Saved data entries

_ _ _ _

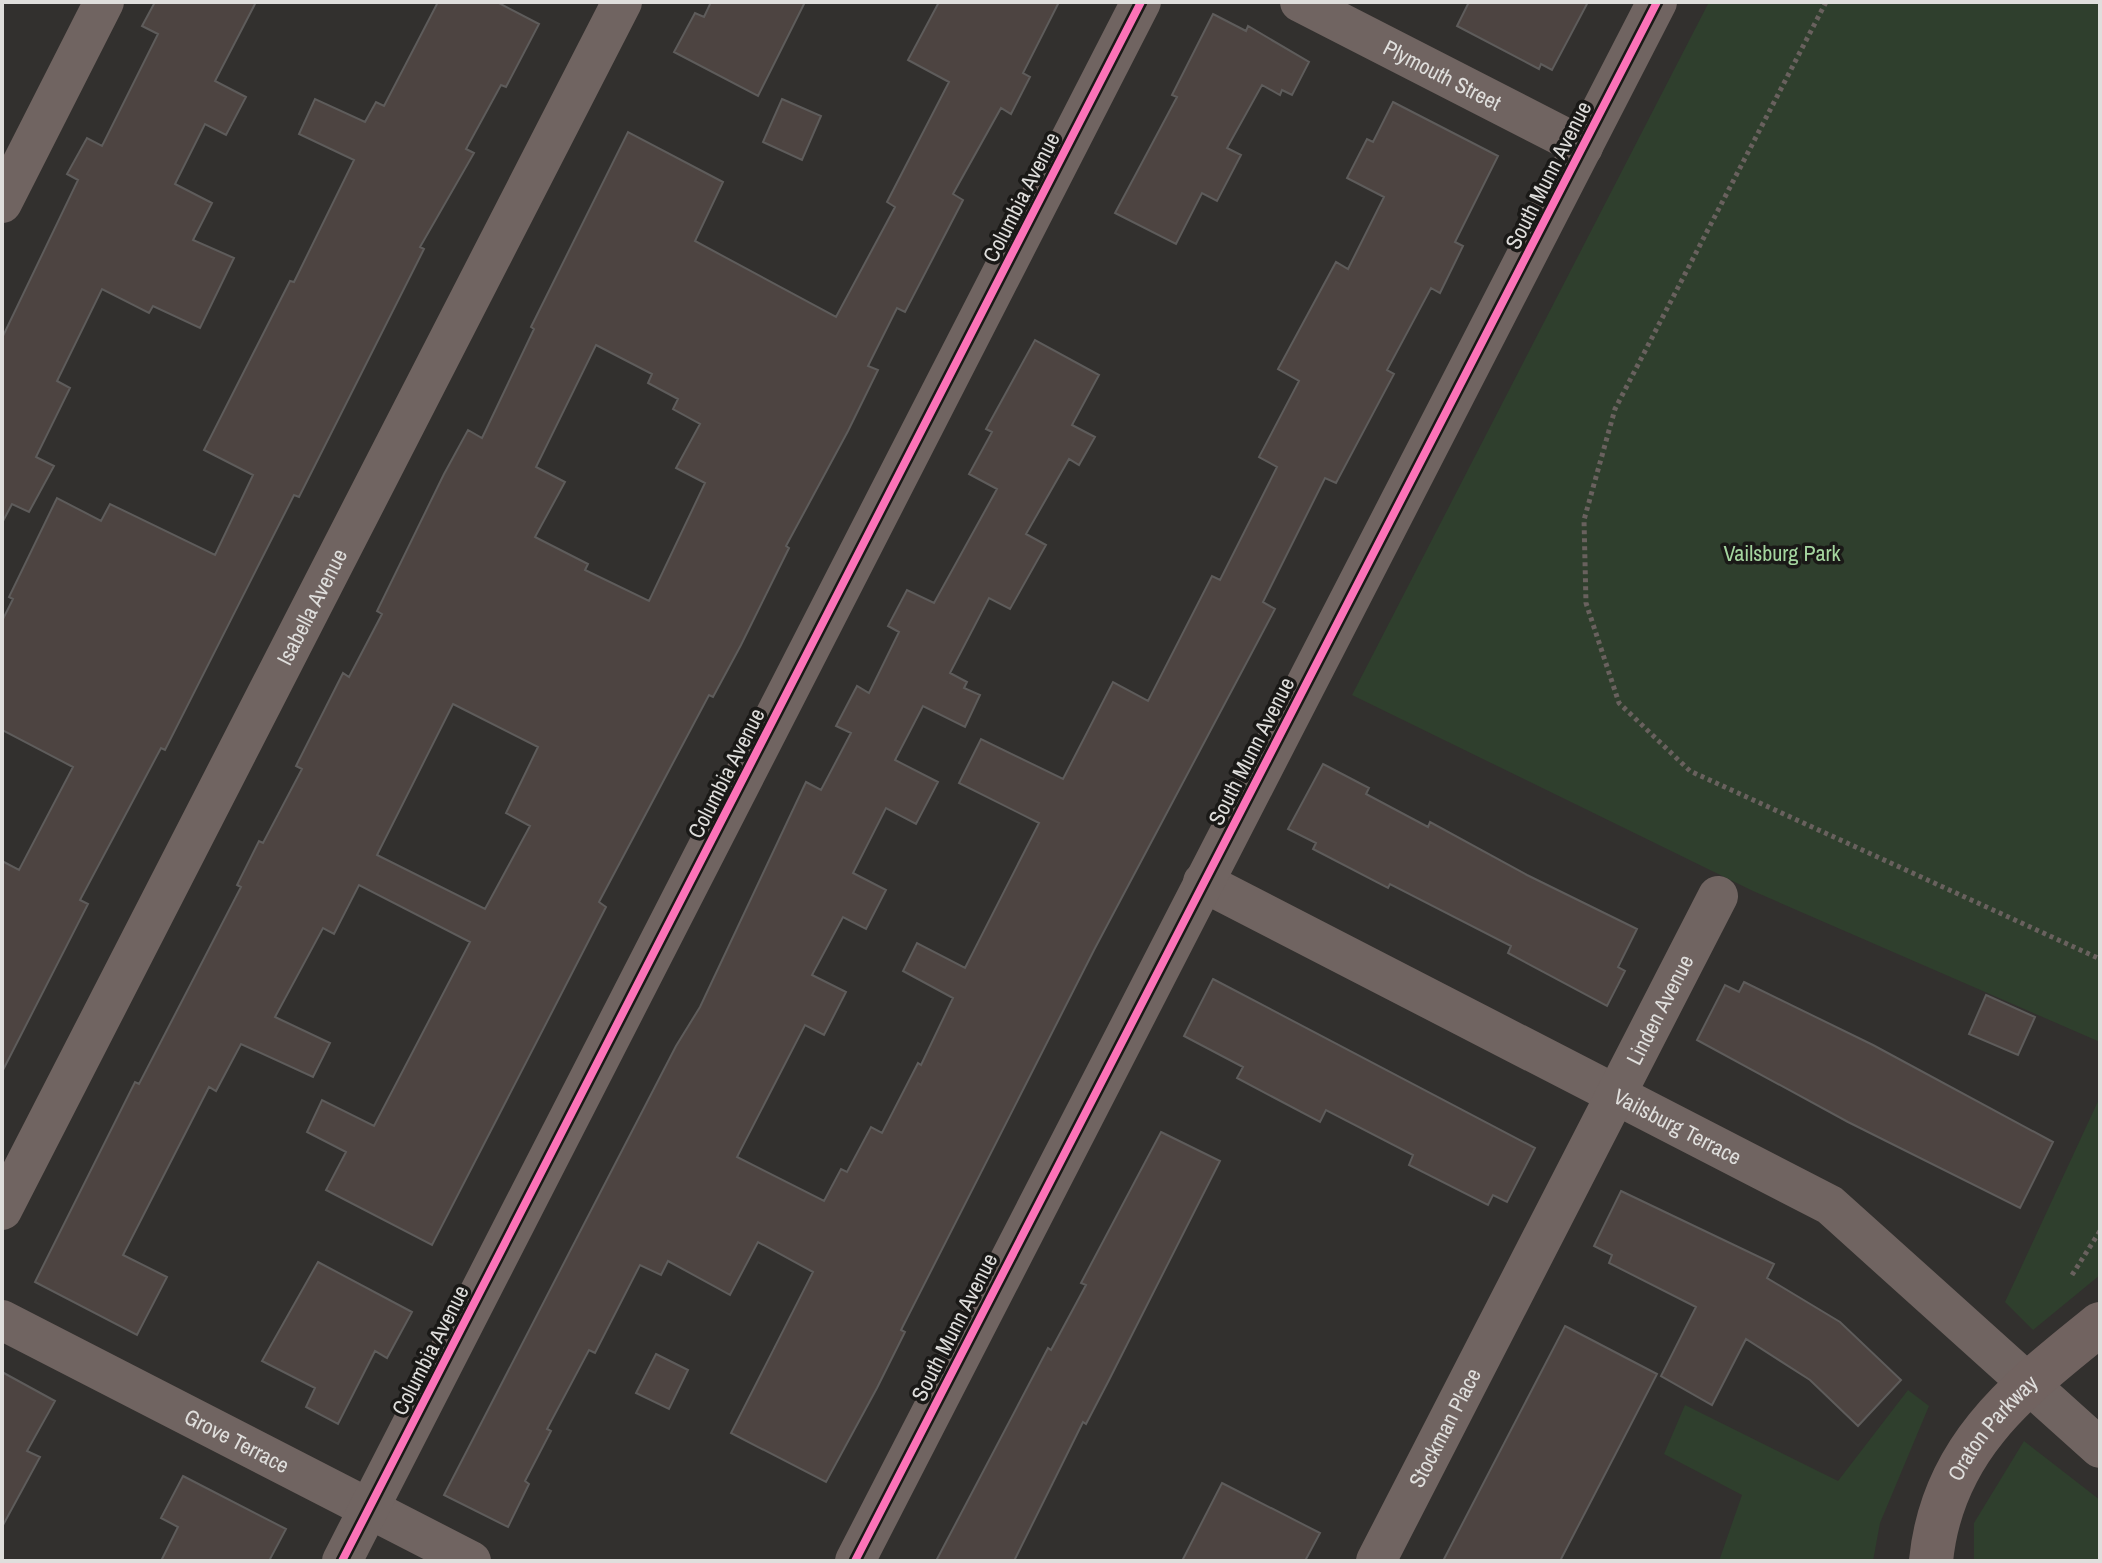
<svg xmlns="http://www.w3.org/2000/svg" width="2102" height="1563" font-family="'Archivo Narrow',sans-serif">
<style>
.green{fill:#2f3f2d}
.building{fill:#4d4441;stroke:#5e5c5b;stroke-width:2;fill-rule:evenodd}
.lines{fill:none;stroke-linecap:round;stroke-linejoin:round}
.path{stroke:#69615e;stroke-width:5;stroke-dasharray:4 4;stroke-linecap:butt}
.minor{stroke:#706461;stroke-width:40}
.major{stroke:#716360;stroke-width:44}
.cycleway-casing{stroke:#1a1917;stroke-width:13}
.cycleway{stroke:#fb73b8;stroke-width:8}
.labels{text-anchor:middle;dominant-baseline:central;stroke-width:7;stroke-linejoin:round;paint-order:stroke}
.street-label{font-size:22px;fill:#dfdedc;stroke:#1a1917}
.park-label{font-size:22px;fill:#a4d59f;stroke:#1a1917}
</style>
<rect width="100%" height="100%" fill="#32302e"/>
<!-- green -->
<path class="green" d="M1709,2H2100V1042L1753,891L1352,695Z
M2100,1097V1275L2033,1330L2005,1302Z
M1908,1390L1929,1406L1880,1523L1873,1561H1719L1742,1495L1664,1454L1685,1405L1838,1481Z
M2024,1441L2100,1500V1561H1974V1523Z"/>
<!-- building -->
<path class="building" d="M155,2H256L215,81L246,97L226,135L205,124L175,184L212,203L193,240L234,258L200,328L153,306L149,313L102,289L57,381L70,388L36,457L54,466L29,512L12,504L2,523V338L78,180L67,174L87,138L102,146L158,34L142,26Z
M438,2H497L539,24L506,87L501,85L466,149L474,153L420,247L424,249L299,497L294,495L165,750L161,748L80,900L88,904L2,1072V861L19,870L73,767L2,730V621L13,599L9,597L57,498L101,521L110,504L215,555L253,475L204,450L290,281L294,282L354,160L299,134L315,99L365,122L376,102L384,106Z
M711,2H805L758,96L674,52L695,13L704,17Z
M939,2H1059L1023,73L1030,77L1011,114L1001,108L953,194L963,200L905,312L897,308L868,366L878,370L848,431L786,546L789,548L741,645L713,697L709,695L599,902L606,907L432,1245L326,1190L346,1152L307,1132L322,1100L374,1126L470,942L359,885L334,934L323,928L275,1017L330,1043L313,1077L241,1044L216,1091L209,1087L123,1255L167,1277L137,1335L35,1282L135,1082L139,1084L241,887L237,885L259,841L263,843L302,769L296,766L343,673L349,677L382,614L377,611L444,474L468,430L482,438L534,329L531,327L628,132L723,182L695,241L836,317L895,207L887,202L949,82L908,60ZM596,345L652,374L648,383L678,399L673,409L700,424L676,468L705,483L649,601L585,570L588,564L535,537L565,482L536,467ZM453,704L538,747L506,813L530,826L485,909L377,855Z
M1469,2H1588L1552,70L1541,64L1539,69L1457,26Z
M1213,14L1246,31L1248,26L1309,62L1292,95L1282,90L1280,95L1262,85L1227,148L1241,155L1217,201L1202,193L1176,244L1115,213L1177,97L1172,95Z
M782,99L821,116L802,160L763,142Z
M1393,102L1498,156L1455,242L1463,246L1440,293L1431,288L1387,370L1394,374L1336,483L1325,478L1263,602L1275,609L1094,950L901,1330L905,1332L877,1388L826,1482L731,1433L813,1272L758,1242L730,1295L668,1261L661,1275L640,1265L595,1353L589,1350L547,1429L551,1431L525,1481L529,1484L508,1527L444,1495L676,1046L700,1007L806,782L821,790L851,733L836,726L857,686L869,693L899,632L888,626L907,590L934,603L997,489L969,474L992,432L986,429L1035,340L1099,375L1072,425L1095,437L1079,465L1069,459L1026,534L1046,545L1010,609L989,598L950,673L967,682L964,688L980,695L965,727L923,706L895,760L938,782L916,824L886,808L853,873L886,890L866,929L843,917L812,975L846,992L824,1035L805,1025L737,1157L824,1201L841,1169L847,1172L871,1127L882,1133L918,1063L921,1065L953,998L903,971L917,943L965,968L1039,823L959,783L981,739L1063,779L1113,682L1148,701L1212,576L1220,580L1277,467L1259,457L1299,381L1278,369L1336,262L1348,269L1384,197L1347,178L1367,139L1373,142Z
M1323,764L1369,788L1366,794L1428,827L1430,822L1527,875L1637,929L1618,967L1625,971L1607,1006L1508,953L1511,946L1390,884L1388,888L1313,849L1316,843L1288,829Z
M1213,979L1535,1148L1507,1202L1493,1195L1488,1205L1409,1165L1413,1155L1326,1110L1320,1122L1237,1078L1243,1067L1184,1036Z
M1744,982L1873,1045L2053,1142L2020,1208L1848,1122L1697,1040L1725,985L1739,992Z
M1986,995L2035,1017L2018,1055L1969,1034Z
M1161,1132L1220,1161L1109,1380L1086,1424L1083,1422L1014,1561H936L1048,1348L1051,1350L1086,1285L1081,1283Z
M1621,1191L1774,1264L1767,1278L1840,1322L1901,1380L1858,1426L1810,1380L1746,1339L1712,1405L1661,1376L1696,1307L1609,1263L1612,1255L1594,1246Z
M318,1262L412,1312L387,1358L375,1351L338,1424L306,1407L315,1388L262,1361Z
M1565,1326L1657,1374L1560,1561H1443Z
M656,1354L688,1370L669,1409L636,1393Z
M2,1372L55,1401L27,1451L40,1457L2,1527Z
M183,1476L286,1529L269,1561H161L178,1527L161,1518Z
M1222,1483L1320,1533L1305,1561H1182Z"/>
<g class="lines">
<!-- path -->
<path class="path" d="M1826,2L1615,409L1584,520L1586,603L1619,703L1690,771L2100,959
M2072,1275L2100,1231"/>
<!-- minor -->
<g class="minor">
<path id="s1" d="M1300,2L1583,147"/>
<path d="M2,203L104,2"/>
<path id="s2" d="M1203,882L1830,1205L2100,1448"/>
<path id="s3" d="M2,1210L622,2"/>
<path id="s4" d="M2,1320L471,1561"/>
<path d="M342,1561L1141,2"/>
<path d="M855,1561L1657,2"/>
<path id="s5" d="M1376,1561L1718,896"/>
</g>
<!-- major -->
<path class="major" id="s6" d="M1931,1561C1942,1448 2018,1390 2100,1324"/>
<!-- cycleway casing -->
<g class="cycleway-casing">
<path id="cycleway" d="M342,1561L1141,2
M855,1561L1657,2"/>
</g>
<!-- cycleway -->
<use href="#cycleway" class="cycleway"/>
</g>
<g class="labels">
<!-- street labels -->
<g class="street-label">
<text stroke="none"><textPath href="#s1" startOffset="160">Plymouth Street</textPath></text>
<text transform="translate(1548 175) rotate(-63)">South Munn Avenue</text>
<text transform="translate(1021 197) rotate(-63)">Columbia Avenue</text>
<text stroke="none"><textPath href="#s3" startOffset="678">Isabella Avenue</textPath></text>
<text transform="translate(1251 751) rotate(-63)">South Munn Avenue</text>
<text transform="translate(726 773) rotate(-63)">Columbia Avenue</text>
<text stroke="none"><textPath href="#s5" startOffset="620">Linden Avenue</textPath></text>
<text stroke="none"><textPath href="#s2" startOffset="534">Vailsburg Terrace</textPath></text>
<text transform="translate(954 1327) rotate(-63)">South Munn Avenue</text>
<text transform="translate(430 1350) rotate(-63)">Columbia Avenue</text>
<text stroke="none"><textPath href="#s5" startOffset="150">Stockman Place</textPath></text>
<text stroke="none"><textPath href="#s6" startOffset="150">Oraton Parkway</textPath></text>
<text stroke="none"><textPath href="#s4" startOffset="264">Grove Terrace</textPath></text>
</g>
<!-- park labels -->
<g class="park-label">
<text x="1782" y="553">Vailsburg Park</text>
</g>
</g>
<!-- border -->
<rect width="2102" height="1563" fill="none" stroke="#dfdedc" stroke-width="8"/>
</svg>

_ _ _ _

All lines in the records above with "href" need to be found and copied.

Your response:
<use href="#cycleway" class="cycleway"/>
<text stroke="none"><textPath href="#s1" startOffset="160">Plymouth Street</textPath></text>
<text stroke="none"><textPath href="#s3" startOffset="678">Isabella Avenue</textPath></text>
<text stroke="none"><textPath href="#s5" startOffset="620">Linden Avenue</textPath></text>
<text stroke="none"><textPath href="#s2" startOffset="534">Vailsburg Terrace</textPath></text>
<text stroke="none"><textPath href="#s5" startOffset="150">Stockman Place</textPath></text>
<text stroke="none"><textPath href="#s6" startOffset="150">Oraton Parkway</textPath></text>
<text stroke="none"><textPath href="#s4" startOffset="264">Grove Terrace</textPath></text>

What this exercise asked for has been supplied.